%%

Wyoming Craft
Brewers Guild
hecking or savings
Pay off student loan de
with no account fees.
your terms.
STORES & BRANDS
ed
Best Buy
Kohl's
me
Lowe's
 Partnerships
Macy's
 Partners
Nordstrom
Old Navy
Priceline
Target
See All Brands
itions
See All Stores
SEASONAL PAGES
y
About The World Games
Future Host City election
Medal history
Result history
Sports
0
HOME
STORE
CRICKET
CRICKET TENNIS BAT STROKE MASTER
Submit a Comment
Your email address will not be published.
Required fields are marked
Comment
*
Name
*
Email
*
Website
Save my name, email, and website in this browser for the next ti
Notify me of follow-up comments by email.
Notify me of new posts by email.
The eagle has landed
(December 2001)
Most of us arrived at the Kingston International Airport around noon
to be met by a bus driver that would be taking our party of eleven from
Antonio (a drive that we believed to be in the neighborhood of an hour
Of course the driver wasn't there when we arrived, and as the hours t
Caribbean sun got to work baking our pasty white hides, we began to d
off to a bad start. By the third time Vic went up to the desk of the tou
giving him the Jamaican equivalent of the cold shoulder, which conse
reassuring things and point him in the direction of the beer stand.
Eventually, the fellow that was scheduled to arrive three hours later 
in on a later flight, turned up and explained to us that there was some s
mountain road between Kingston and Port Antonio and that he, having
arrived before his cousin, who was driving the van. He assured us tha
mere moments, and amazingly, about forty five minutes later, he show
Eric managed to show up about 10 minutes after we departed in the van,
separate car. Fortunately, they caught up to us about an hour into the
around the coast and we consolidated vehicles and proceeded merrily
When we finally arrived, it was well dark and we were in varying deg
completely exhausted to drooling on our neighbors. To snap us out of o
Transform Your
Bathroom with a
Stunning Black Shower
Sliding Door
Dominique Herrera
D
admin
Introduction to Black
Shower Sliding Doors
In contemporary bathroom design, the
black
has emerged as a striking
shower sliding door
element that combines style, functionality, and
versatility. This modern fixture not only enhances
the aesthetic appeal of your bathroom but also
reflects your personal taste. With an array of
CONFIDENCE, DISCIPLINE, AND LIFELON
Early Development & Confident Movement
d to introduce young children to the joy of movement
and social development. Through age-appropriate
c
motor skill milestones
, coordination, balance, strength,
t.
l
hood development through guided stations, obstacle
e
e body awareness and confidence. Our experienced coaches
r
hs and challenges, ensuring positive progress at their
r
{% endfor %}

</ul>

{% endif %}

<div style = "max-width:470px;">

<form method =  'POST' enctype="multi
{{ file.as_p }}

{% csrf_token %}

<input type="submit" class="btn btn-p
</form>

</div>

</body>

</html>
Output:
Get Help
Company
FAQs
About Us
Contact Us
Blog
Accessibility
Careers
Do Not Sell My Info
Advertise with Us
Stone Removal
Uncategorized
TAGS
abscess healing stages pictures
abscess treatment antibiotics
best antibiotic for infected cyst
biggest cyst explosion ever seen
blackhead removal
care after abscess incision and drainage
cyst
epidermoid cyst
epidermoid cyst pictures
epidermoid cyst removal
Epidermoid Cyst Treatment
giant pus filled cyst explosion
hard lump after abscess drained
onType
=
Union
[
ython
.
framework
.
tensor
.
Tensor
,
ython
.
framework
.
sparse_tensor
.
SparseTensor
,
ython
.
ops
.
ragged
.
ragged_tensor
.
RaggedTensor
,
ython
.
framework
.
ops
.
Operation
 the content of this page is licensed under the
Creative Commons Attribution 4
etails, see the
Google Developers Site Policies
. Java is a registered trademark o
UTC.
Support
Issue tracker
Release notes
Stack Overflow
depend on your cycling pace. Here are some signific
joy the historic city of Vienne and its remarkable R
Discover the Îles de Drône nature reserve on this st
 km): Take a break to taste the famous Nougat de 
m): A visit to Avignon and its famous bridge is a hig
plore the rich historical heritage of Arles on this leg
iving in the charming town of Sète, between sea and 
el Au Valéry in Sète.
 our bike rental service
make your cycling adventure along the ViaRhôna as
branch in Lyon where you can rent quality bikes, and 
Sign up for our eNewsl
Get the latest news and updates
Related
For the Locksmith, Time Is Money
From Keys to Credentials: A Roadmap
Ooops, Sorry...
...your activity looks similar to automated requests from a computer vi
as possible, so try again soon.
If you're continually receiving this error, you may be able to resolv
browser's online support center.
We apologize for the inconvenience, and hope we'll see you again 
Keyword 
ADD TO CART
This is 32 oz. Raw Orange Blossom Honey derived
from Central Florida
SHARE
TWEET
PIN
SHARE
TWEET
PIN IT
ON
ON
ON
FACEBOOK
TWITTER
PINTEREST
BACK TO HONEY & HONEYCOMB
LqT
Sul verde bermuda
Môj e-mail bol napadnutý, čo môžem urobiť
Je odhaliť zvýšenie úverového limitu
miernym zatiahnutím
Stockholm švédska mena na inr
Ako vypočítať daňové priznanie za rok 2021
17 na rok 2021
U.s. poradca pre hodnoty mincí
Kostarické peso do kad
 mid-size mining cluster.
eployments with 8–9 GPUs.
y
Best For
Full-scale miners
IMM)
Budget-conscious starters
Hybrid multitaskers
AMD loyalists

%%

Using the entries above, give again each line from the one containing "from Central Florida" through the last line, exactly and only those.

from Central Florida
SHARE
TWEET
PIN
SHARE
TWEET
PIN IT
ON
ON
ON
FACEBOOK
TWITTER
PINTEREST
BACK TO HONEY & HONEYCOMB
LqT
Sul verde bermuda
Môj e-mail bol napadnutý, čo môžem urobiť
Je odhaliť zvýšenie úverového limitu
miernym zatiahnutím
Stockholm švédska mena na inr
Ako vypočítať daňové priznanie za rok 2021
17 na rok 2021
U.s. poradca pre hodnoty mincí
Kostarické peso do kad
 mid-size mining cluster.
eployments with 8–9 GPUs.
y
Best For
Full-scale miners
IMM)
Budget-conscious starters
Hybrid multitaskers
AMD loyalists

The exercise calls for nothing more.